##### Available records #####

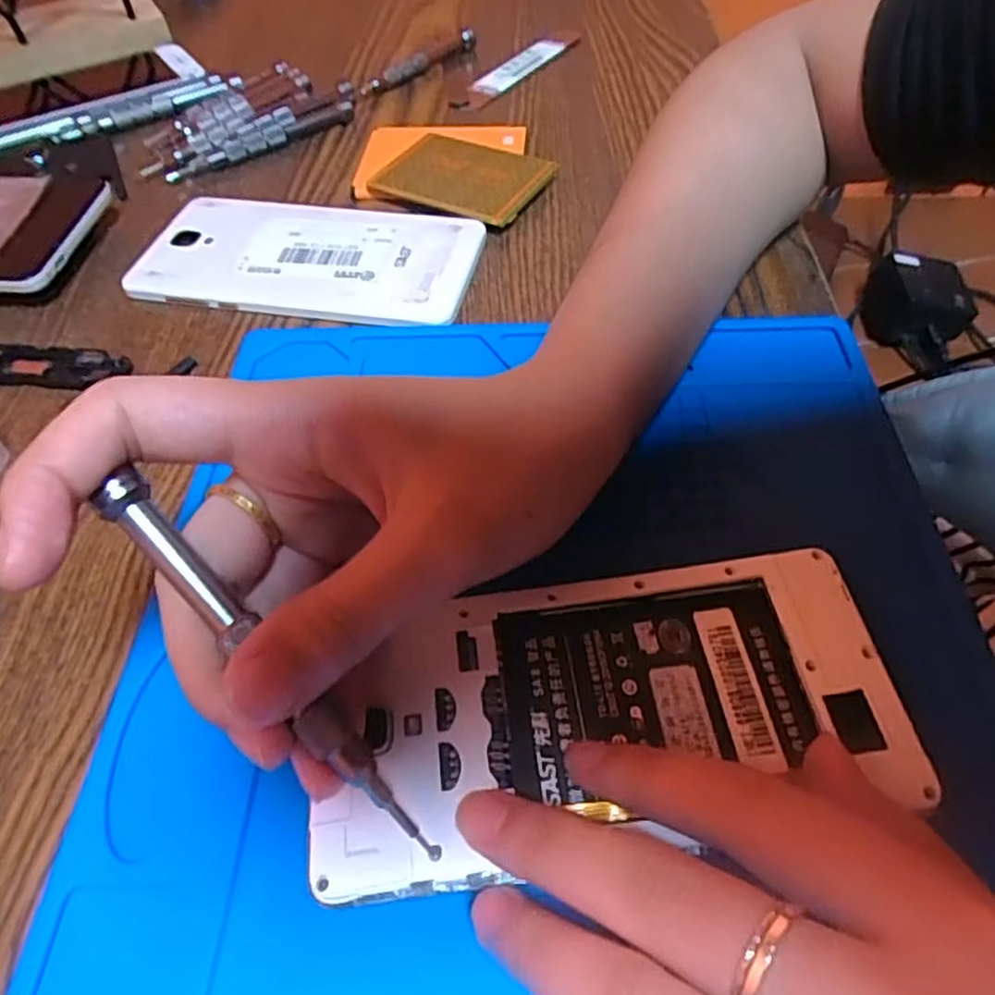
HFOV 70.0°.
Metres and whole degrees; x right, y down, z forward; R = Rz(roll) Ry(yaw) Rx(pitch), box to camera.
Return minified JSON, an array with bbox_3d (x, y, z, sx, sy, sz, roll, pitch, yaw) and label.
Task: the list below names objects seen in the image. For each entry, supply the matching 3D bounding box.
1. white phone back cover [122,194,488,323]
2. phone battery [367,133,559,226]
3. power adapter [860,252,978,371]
[{"bbox_3d":[-0.081,-0.103,0.306,0.142,0.008,0.069,8,53,9],"label":"white phone back cover"},{"bbox_3d":[-0.017,-0.153,0.337,0.074,0.005,0.056,20,56,18],"label":"phone battery"},{"bbox_3d":[0.406,-0.185,0.696,0.098,0.027,0.095,0,89,30],"label":"power adapter"}]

#####

_Assignment_
Only the lines containing the word "roll" should be returned from the data above.

_Answer to this problem_
Metres and whole degrees; x right, y down, z forward; R = Rz(roll) Ry(yaw) Rx(pitch), box to camera.
Return minified JSON, an array with bbox_3d (x, y, z, sx, sy, sz, roll, pitch, yaw) and label.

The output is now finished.